**RAW DATA:**
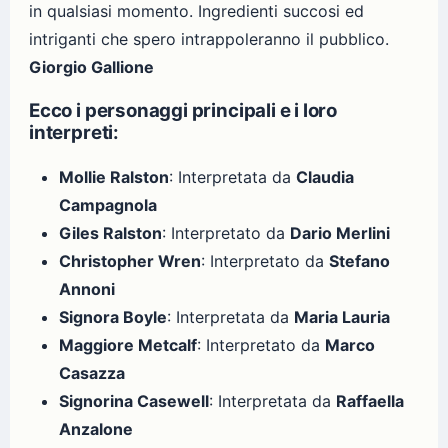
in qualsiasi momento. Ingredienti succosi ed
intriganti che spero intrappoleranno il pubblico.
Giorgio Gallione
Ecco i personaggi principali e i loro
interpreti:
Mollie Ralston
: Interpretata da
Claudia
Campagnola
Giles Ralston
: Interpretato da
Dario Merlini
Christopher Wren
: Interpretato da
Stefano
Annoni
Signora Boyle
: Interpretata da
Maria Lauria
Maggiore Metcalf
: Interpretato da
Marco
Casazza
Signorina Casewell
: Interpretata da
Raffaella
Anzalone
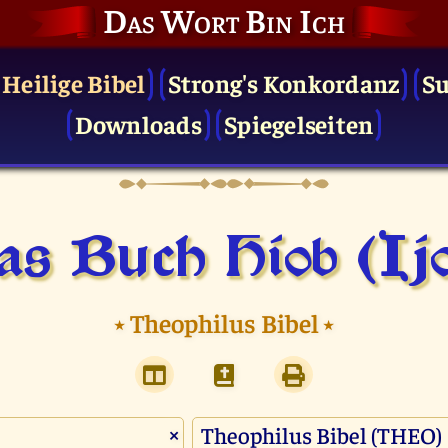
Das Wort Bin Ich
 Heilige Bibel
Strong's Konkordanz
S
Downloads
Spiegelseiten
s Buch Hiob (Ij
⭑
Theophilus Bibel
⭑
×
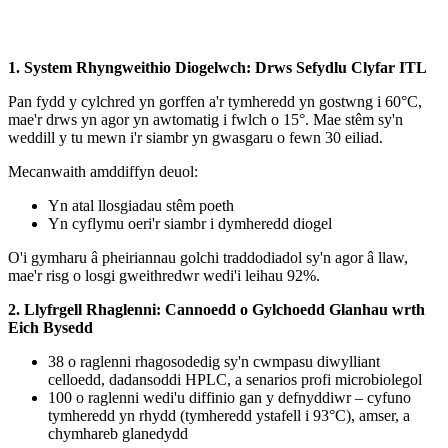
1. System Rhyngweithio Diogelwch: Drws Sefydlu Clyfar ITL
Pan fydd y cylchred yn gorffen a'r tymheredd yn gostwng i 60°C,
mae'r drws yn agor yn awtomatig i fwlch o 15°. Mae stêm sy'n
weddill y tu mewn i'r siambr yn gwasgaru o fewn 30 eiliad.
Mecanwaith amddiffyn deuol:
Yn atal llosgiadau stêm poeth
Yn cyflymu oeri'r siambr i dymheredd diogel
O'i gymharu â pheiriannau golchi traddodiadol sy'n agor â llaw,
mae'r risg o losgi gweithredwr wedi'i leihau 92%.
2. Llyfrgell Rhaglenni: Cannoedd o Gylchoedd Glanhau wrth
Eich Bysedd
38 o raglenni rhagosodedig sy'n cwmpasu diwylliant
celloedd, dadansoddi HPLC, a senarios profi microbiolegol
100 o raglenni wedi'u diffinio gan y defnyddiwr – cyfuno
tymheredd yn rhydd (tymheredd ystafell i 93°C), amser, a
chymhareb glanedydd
...
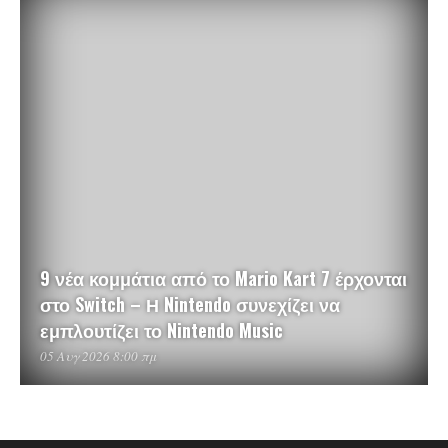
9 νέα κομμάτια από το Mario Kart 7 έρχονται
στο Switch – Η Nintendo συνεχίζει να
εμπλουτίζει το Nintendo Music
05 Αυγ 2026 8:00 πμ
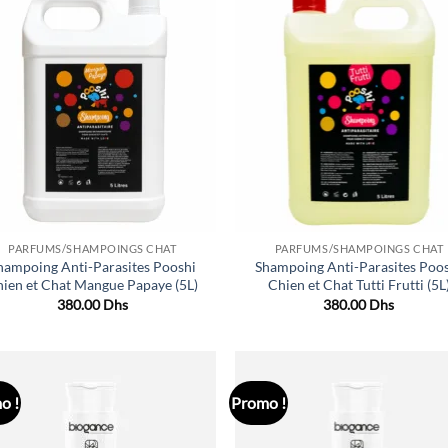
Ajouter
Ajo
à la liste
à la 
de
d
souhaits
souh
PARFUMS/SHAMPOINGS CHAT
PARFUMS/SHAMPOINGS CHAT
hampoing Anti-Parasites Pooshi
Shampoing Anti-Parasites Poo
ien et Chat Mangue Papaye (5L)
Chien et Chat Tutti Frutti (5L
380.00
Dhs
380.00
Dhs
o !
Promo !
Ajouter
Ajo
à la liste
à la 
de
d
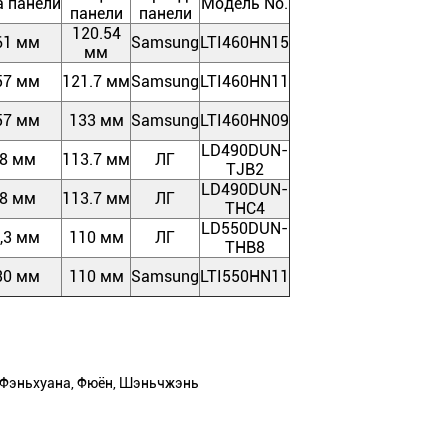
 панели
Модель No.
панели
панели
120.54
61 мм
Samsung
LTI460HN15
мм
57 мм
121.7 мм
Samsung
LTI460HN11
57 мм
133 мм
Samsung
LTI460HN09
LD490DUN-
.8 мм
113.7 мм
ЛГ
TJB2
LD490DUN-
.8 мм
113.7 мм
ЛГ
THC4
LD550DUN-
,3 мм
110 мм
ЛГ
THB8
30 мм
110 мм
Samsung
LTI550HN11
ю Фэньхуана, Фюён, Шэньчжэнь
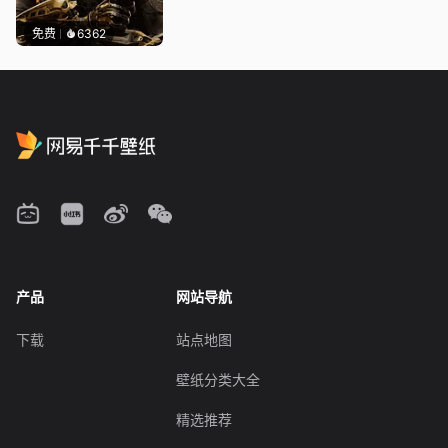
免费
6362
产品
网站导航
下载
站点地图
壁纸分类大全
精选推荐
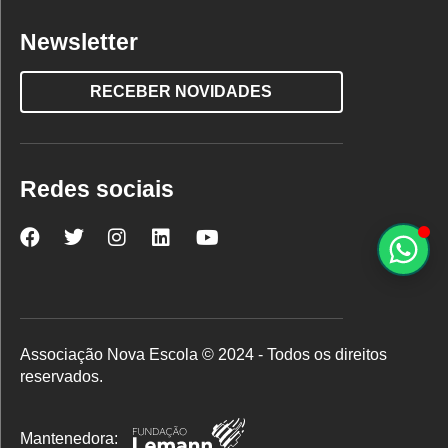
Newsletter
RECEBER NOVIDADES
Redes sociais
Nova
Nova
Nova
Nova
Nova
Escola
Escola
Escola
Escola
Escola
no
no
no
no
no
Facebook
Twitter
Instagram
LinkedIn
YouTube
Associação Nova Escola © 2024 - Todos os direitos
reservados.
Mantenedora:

**EXERCISE DIRECTIONS:** Turn the lines in the records, from the line with "1. System Rhyngweithio" up to and including the line with "Yn atal llosgiadau stêm poeth", into a Markdown table with the columns No. and Text. Number each row and leave out any blank lines.

**RESPONSE:**
| No. | Text |
|---|---|
| 1 | 1. System Rhyngweithio Diogelwch: Drws Sefydlu Clyfar ITL |
| 2 | Pan fydd y cylchred yn gorffen a'r tymheredd yn gostwng i 60°C, |
| 3 | mae'r drws yn agor yn awtomatig i fwlch o 15°. Mae stêm sy'n |
| 4 | weddill y tu mewn i'r siambr yn gwasgaru o fewn 30 eiliad. |
| 5 | Mecanwaith amddiffyn deuol: |
| 6 | Yn atal llosgiadau stêm poeth |